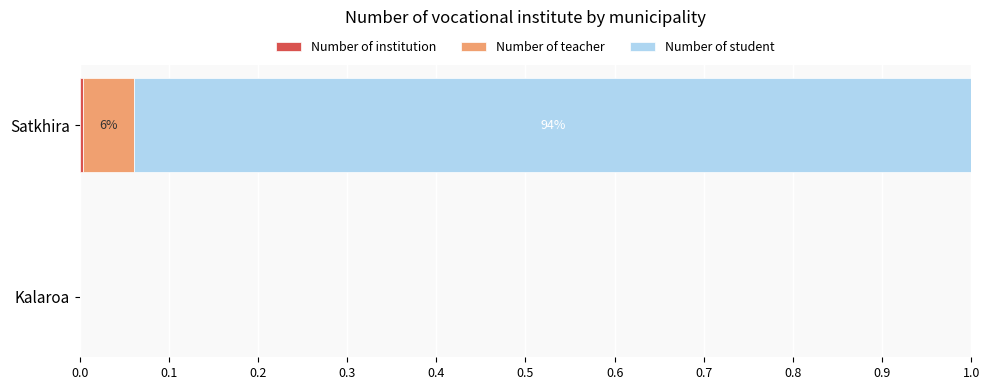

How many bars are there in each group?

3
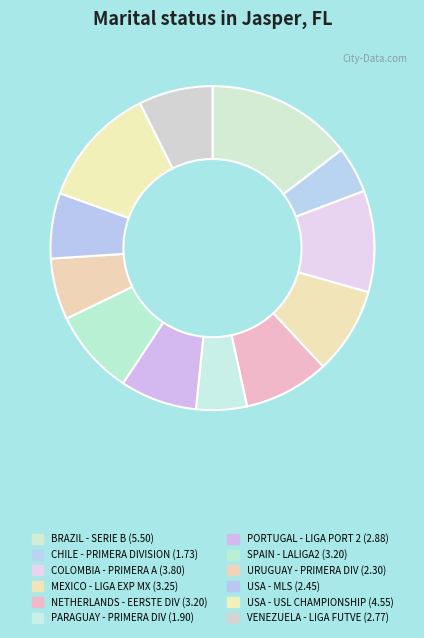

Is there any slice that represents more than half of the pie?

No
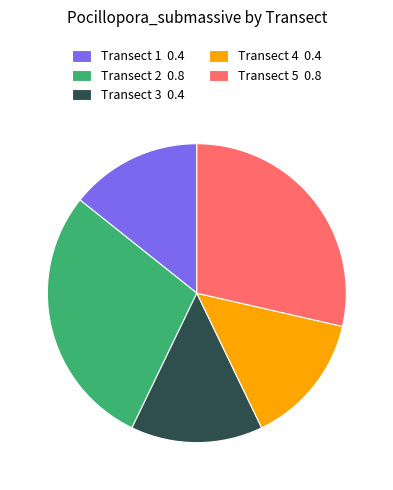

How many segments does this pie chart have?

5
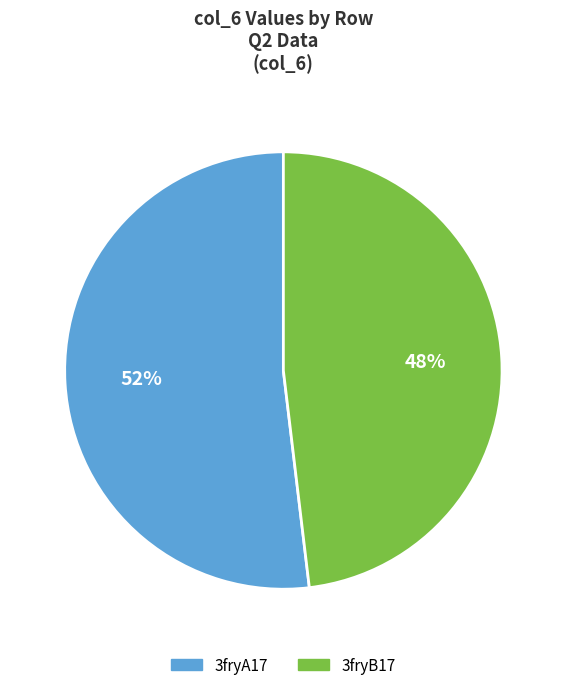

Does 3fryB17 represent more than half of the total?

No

...

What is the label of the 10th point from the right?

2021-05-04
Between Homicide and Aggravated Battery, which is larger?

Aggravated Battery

# Required action
Pick out every line of the material above that contains the string "many". Case matters.

# Answer for the task
How many bars are there in each group?
How many segments does this pie chart have?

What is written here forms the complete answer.